Solo sul tema specifico della prescrizione va segnalata una presa di posizione importante, quella di molti presidenti di Corte d’Appello, perplessi sulla riforma. I presidenti intervenuti hanno tutti infatti, con vari accenti, sottolineato i rischi che potrebbe avere lo stop alla prescrizione senza un’adeguata riforma dei tempi del processo penale. Si vedrà: da segnalare solo, in un fritto misto di dichiarazioni, che Bonafede – autore dell’insensata riforma – si è doluto ieri di essere considerato, per essa, un “manettaro”. E cos’avrebbe dovuto fare di peggio, per accettare l’epiteto? Introdurre la ghigliottina per direttissima col la sola firma di un pm?

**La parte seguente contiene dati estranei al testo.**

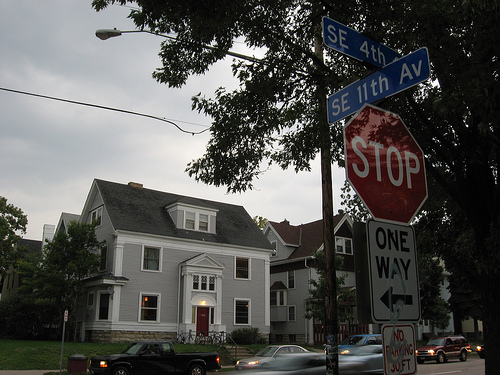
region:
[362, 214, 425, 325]
a one way arrow sign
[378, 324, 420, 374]
a no parking sign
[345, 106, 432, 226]
a red stop sign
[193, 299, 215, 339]
a red front door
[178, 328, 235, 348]
bicycles parked outside a house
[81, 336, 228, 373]
a pickup truck with headlights on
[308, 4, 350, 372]
a tall wooden pole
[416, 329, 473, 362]
a red sport utility vehicle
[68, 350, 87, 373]
a plastic trash can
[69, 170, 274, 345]
a grey house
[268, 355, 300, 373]
blurred view of passing vehicle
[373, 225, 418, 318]
a one way only sign controls traffic flow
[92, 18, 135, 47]
dusk to dawn light fixture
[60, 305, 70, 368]
an unreadable sign on the sidewalk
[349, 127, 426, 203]
a red and white stop sign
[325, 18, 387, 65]
blue sign with white letters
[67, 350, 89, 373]
a curbside trash bin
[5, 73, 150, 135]
an overhead power line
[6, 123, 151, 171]
the sky appears overcast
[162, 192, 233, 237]
a dormer of a house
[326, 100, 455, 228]
a stop sign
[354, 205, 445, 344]
a one way street sign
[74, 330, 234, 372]
a black pickup truck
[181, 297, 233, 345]
a red front door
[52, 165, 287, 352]
a grey house with white trimwork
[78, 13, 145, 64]
a street lamp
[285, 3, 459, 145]
blue street name signes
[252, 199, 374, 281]
a house with a brown roof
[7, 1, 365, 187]
grey cloudy skies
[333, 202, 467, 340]
a road sign with graffiti on it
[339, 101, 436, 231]
a stop sign at an intersection in a residential area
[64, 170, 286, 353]
a large gray home with a red door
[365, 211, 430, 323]
a "one way" sign underneath the stop sign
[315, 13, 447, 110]
street signs on top of the stop sign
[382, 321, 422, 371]
a "no parking 30 feet" sign under the "one way" sign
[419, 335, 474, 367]
an SUV on the street with it's lights on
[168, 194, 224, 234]
an attic gable on the roof of a house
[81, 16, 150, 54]
a street light on a residential street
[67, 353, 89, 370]
a garbage bin on the side of the street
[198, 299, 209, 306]
a light on the front of the large house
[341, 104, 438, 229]
Red stop sign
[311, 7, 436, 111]
Two blue street signs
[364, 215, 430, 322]
One white street sign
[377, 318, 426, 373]
Red and white no parking sign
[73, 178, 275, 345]
Grey and white house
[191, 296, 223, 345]
A red door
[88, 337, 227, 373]
A black truck with its lights on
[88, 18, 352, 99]
A street light that is not on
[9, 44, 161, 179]
Grey cloudy sky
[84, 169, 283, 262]
Black shingles on roof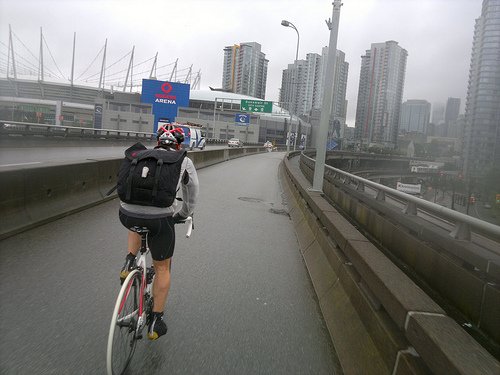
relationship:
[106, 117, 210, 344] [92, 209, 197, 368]
bicyclist riding bicycle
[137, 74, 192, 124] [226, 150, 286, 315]
sign by road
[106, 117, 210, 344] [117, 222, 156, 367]
bicyclist riding bike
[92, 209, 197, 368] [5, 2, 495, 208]
bicycle in downtown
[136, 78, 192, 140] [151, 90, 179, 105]
blue billboard has lettering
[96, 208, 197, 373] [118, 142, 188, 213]
bicyclist has shirt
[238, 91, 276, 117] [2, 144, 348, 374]
sign over path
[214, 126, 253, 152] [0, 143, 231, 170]
car on street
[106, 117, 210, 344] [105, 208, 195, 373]
bicyclist on bike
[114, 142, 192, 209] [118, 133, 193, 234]
backpack on man's back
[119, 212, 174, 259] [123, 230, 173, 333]
shorts on legs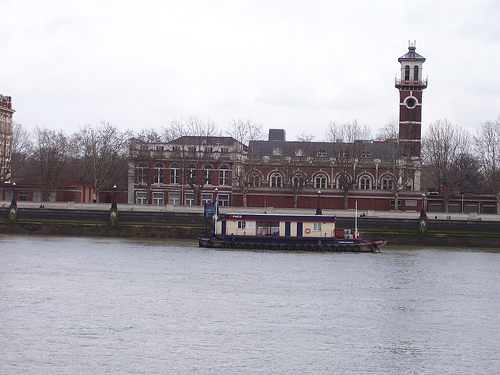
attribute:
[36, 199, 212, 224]
train — blue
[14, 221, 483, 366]
river — ightly rippling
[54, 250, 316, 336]
river — placid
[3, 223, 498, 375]
water — calm, placid, moving, silver, smooth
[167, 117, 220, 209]
tree — bare,  wood,  leafless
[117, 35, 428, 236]
building —  little, red, made, light yellow, tall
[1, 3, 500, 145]
sky — cloudy, gray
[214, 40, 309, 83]
cloud — white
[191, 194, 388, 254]
boat — blue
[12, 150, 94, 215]
building — orange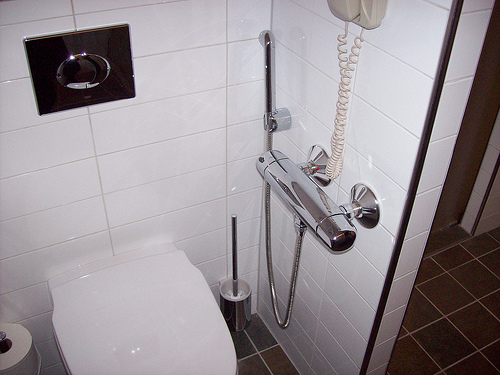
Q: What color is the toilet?
A: White.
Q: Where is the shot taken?
A: Bathroom.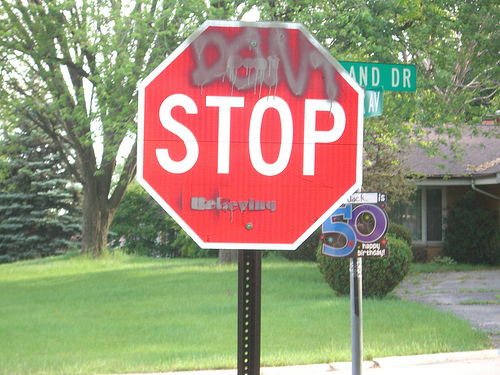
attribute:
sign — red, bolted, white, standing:
[134, 20, 369, 252]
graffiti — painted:
[182, 25, 343, 100]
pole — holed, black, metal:
[236, 246, 264, 374]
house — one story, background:
[380, 120, 500, 264]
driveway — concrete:
[392, 268, 499, 352]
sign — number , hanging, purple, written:
[322, 195, 389, 263]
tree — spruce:
[0, 96, 86, 267]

Flashback. Francesco Saverio Borrelli, Antonio Di Pietro e gli altri del pool – Davigo compreso – sollevarono dal ’92 in poi, con l’epopea di Mani Pulite, il coperchio di un quadro corruttivo spaventoso, che aveva drammaticamente contribuito ad affossare l’economia e la politica italiane. Sacrosanto, era ora.
Ma i risultati di quella stagione di inchieste e condanne – peraltro largamente imprecise, ancorché nell’insieme moralizzatrici – non sono serviti allo scopo. Nell’insieme, in quasi trent’anni, la politica italiana non si è ripulita, anzi. Né la società civile.

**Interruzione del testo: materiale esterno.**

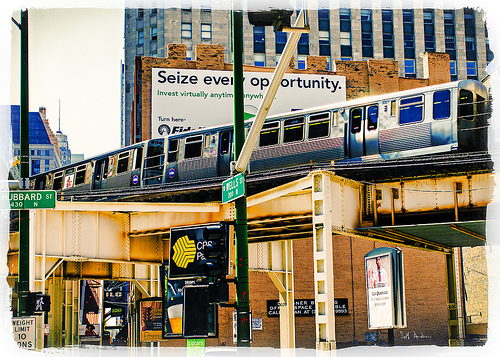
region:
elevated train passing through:
[43, 66, 478, 216]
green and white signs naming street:
[10, 170, 265, 205]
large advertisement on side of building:
[120, 50, 440, 135]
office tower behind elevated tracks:
[245, 10, 485, 75]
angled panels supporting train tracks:
[30, 175, 475, 235]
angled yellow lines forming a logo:
[160, 225, 231, 270]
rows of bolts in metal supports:
[65, 210, 96, 260]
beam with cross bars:
[301, 170, 333, 345]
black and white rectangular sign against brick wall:
[250, 290, 360, 325]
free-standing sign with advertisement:
[353, 240, 414, 331]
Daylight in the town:
[31, 13, 118, 107]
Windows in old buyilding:
[132, 9, 232, 39]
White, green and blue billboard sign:
[138, 53, 353, 108]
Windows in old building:
[356, 12, 485, 52]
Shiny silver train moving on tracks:
[296, 87, 491, 164]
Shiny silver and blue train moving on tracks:
[67, 131, 227, 196]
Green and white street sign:
[14, 155, 71, 231]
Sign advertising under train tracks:
[321, 190, 477, 342]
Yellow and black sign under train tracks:
[137, 213, 240, 299]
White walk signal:
[13, 262, 66, 337]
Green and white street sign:
[213, 177, 278, 212]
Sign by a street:
[353, 240, 439, 339]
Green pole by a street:
[189, 108, 331, 341]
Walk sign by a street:
[15, 285, 75, 331]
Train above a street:
[106, 96, 355, 171]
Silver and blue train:
[127, 128, 389, 191]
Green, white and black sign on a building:
[141, 62, 389, 156]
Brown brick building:
[126, 32, 491, 217]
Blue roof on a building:
[11, 101, 78, 176]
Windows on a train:
[245, 117, 382, 149]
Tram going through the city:
[152, 53, 358, 171]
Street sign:
[196, 156, 267, 234]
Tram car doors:
[344, 105, 374, 147]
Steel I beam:
[293, 176, 340, 356]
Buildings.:
[50, 78, 305, 193]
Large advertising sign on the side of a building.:
[154, 56, 379, 154]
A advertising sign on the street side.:
[364, 240, 445, 351]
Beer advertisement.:
[155, 281, 195, 336]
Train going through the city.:
[191, 105, 420, 184]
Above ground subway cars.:
[43, 133, 438, 288]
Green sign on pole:
[8, 186, 63, 214]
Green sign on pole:
[212, 167, 248, 208]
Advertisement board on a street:
[355, 237, 415, 342]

Gli eccessi forcaioli di Tangentopoli e l’abuso della carcerazione preventiva hanno creato un rimbalzo di disgusto dell’opinione pubblica verso l’inefficienza della magistratura, la sua randomica violenza e i suoi privilegi castali. Il boicottaggio di fatto del referendum con cui gli italiani chiesero che i magistrati pagassero i danni cagionati dalla loro azione imprecisa – e non solo da quella dolosa, ovviamente difficile da dimostrare, oltre che rara – ha aggravato la situazione.

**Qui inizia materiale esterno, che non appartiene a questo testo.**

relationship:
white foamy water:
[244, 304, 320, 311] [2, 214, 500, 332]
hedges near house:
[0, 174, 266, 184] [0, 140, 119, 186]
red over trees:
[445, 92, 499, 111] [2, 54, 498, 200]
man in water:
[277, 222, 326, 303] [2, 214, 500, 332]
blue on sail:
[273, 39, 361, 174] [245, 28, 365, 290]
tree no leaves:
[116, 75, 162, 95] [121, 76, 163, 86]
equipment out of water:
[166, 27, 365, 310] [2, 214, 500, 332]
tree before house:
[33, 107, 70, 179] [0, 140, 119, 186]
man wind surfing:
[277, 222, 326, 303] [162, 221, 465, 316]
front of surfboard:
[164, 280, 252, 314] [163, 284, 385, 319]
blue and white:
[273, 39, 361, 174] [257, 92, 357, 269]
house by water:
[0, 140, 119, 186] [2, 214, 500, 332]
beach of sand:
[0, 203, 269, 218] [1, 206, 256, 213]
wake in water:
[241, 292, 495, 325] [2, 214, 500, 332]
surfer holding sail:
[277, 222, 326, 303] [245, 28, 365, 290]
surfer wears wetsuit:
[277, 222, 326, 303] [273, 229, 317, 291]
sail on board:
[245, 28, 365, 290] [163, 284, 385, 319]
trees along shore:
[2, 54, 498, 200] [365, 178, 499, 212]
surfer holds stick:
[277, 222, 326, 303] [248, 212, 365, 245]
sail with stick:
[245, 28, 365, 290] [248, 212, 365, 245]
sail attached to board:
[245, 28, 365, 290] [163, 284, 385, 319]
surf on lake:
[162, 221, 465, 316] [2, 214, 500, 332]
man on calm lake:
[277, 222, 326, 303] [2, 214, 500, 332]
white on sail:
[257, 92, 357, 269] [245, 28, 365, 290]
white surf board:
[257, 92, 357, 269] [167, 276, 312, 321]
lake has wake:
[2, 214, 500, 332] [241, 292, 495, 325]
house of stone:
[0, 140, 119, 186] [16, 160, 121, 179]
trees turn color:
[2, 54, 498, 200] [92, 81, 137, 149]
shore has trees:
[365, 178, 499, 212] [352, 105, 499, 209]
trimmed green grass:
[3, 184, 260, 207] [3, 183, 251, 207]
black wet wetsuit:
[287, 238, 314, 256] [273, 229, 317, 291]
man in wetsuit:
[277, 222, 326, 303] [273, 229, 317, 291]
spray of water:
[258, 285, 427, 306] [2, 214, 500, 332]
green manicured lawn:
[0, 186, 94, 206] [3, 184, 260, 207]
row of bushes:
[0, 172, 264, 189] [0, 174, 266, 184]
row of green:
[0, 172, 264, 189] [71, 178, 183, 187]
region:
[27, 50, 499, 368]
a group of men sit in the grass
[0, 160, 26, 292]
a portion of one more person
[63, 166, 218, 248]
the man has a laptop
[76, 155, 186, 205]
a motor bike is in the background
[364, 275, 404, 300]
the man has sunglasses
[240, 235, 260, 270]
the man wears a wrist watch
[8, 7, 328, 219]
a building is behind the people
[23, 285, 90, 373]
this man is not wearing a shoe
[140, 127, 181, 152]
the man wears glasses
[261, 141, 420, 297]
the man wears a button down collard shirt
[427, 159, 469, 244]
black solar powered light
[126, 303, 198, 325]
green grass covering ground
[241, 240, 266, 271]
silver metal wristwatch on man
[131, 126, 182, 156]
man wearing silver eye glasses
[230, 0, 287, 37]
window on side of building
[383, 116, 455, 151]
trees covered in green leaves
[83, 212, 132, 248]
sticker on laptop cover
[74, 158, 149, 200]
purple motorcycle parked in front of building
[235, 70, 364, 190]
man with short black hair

L’azione esercitata contro la magistratura dal Berlusconi politico, ricca di elementi giusti ma propugnata dall’uomo meno credibile nel farlo perché a sua volta carico di sospetti gravissimi, fino alla condanna definitiva che lo ha estromesso dai giochi, ha ulteriormente peggiorato il quadro.
Oggi, l’inefficienza della magistratura è uno dei più gravi problemi del Paese, per la sua competitività, per la sua vita sociale, per la credibilità delle sue istituzioni. Ma è anche il problema più dissimulato, per il timor panico che attanaglia la classe politica nell’affrontarlo, temendo ogni parlamentare le rappresaglie che la casta togata può scatenargli addosso, com’è sistematicamente accaduto ultimamente anche a Matteo Renzi, a prescindere dalle sue eventuali effetti colpe.
È il problema più grave, il meno affrontato, il meno risolvibile. In tutto questo, il passaggio sulla scena degli ormai ex-nuovi-politici del Movimento 5 Stelle è stato come un grottesco e vaniloquente flashmob di inconsistenze culturali, avvolte in una nuvola di slogan e mantra risonanti quanto vuoti – “onestà, onestà!” – e culminate in questo delirio della riforma della prescrizione, travestimento estremo della protervia del potere, del “Non hanno pane? Che mangino brioches!” delle Marie Antoniette di ieri e di sempre.
Solo che le rivoluzioni, quelle vere, non sono più all’ordine del giorno. E il potere può dire e fare, incontrastato, quel che vuole.